### WHAT THE TASK REQUIRES
Repeat the book review starting with "It can’t happen here." and going on through "But it did.", swapping "Farthing" for "Sixpence" wherever it appears.

### SELECTED EXTRACT
= = =

It can’t happen here. (Or can it?)

What took me so long? I have finally finished reading Jo Walton’s 2006 alternative history novel, Farthing, subtitled A Story of a World that Could Have Been, Volume I of the Small Change trilogy. Walton has written two of my favorite novels—Among Others, which I reviewed on March 17, 2012, and The Just City, which I reviewed on July 21, 2020—so it shouldn’t have taken me so long to get around to Farthing. But it did.

So, as I said, Farthing is in the alternative history subgenre. In this case the precipitating event is FDR’s decision not to join the Allies in their fight against Hitler. As a result, the U.S. remains neutral, Lindbergh is elected president (shades of Philip Roth’s The Plot Against America), the U.K. makes a separate peace with Germany, and antisemitism is rife on both sides of the Atlantic. This premise is certainly not original to Walton—I already mentioned Philip Roth, and there are similarities to Sinclair Lewis’s 1935 novel, It Can’t Happen Here—but her perspective is her own. In particular, she focuses on the British upper classes and the slow rise of fascism in England. (Note that in Lewis, Roth, Walton, and actual history, fascists come to power through legal elections, not through a coup.) Walton’s protagonist marries a Jew, and most of the plot revolves directly or indirectly around this fact.

= = =

### PROVIDED RECORDS

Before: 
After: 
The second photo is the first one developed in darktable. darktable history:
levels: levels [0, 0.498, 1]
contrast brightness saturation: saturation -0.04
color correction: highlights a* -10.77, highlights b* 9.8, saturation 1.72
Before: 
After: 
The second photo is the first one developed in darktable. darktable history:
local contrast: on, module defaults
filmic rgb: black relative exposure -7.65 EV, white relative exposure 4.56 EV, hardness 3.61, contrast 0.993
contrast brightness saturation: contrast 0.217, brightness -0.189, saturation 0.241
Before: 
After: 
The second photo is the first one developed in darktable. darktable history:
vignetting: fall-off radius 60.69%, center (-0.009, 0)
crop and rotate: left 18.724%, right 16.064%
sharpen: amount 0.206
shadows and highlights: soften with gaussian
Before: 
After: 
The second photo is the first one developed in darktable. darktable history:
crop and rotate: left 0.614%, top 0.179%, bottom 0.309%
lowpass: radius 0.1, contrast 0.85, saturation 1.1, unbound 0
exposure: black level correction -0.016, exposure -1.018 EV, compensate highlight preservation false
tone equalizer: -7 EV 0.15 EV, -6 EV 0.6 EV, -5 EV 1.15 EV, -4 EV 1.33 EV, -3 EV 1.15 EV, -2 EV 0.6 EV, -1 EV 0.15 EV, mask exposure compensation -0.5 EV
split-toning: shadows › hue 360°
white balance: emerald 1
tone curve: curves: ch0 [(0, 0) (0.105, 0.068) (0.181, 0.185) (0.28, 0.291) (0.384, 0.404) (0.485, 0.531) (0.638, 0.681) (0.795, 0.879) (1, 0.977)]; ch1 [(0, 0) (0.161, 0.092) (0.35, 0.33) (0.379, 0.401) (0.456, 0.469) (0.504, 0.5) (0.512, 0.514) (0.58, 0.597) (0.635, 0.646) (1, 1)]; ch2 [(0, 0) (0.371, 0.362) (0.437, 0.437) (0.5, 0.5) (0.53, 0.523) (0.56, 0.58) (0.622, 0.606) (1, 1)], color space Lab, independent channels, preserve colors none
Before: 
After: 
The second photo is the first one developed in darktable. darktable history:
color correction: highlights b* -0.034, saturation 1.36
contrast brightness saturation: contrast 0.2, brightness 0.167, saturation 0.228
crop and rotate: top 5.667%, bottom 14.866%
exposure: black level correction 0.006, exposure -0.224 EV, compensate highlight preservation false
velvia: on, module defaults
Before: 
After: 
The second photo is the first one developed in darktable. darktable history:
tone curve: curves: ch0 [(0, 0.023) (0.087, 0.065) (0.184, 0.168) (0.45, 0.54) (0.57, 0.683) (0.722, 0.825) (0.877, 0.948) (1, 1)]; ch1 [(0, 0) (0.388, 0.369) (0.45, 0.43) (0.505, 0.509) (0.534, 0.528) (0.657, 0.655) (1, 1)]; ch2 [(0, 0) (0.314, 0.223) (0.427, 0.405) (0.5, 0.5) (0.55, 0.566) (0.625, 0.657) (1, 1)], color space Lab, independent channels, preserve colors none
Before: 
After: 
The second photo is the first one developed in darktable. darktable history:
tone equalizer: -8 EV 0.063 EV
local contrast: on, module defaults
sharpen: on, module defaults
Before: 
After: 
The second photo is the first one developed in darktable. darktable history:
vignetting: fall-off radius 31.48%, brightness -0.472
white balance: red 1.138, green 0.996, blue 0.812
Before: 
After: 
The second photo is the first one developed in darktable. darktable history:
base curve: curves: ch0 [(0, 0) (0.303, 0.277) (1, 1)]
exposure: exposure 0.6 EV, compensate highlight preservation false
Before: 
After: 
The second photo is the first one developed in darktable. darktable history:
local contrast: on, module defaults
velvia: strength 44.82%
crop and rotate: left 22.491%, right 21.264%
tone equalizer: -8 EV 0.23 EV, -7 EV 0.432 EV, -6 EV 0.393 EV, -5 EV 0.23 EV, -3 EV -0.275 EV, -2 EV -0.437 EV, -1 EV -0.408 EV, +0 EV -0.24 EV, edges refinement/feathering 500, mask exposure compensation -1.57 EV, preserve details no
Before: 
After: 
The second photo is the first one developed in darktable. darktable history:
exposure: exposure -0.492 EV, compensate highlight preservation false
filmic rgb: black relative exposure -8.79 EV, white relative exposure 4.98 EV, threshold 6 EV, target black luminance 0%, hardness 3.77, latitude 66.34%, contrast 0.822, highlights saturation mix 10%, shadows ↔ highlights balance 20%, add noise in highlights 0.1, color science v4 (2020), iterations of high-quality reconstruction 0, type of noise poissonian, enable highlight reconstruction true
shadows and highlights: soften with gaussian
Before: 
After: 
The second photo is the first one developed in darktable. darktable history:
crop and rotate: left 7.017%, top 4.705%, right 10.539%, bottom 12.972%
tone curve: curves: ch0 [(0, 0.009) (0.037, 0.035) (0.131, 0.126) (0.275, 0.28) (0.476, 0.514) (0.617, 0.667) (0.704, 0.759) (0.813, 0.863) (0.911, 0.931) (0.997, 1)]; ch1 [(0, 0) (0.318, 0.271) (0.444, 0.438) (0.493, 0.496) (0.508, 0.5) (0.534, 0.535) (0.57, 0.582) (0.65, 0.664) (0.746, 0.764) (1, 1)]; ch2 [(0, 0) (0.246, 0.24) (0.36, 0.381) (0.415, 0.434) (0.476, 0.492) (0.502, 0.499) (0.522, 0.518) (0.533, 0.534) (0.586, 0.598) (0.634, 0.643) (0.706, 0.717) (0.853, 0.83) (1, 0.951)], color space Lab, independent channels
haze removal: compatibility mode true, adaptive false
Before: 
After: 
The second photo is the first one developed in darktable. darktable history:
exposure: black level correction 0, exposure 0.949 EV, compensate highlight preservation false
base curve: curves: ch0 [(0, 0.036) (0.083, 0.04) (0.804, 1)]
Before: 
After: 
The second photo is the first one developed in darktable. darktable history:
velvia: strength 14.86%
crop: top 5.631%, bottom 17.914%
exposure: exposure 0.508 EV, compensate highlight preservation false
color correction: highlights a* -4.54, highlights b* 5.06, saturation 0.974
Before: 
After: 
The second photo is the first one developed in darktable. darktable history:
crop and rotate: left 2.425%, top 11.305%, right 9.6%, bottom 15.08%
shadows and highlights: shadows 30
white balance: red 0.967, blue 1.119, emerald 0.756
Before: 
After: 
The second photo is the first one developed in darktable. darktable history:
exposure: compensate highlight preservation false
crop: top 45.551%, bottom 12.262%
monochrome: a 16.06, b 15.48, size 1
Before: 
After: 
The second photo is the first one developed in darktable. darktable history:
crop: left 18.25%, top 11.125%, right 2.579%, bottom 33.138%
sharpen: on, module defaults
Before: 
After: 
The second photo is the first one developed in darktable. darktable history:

= = =

### RESPONSE TO THIS TASK
It can’t happen here. (Or can it?)

What took me so long? I have finally finished reading Jo Walton’s 2006 alternative history novel, Sixpence, subtitled A Story of a World that Could Have Been, Volume I of the Small Change trilogy. Walton has written two of my favorite novels—Among Others, which I reviewed on March 17, 2012, and The Just City, which I reviewed on July 21, 2020—so it shouldn’t have taken me so long to get around to Sixpence. But it did.